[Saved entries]
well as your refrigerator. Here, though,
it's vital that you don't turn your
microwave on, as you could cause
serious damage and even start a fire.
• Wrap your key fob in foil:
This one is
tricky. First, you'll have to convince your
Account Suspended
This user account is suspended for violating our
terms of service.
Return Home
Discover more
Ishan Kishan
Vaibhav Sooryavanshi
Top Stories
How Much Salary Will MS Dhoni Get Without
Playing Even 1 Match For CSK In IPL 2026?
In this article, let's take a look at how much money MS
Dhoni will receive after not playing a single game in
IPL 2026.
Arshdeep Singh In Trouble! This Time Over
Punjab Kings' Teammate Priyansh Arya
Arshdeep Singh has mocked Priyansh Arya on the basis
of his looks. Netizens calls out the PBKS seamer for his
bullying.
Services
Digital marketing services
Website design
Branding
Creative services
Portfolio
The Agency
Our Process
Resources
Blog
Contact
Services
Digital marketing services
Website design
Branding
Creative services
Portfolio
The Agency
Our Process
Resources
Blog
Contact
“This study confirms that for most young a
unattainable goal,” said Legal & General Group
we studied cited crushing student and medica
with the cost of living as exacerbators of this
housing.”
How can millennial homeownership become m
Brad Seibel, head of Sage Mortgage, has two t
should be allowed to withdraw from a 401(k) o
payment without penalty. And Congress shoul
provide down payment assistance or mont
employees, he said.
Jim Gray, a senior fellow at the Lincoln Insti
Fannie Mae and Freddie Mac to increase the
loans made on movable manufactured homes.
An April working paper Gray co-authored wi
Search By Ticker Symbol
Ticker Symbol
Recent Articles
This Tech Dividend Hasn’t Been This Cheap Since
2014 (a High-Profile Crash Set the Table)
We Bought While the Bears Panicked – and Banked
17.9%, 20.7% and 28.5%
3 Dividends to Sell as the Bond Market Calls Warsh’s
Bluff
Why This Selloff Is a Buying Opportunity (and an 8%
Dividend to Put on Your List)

— What needs to be done —
Give back all the records above exactly as they were written.

— Answer section —
well as your refrigerator. Here, though,
it's vital that you don't turn your
microwave on, as you could cause
serious damage and even start a fire.
• Wrap your key fob in foil:
This one is
tricky. First, you'll have to convince your
Account Suspended
This user account is suspended for violating our
terms of service.
Return Home
Discover more
Ishan Kishan
Vaibhav Sooryavanshi
Top Stories
How Much Salary Will MS Dhoni Get Without
Playing Even 1 Match For CSK In IPL 2026?
In this article, let's take a look at how much money MS
Dhoni will receive after not playing a single game in
IPL 2026.
Arshdeep Singh In Trouble! This Time Over
Punjab Kings' Teammate Priyansh Arya
Arshdeep Singh has mocked Priyansh Arya on the basis
of his looks. Netizens calls out the PBKS seamer for his
bullying.
Services
Digital marketing services
Website design
Branding
Creative services
Portfolio
The Agency
Our Process
Resources
Blog
Contact
Services
Digital marketing services
Website design
Branding
Creative services
Portfolio
The Agency
Our Process
Resources
Blog
Contact
“This study confirms that for most young a
unattainable goal,” said Legal & General Group
we studied cited crushing student and medica
with the cost of living as exacerbators of this
housing.”
How can millennial homeownership become m
Brad Seibel, head of Sage Mortgage, has two t
should be allowed to withdraw from a 401(k) o
payment without penalty. And Congress shoul
provide down payment assistance or mont
employees, he said.
Jim Gray, a senior fellow at the Lincoln Insti
Fannie Mae and Freddie Mac to increase the
loans made on movable manufactured homes.
An April working paper Gray co-authored wi
Search By Ticker Symbol
Ticker Symbol
Recent Articles
This Tech Dividend Hasn’t Been This Cheap Since
2014 (a High-Profile Crash Set the Table)
We Bought While the Bears Panicked – and Banked
17.9%, 20.7% and 28.5%
3 Dividends to Sell as the Bond Market Calls Warsh’s
Bluff
Why This Selloff Is a Buying Opportunity (and an 8%
Dividend to Put on Your List)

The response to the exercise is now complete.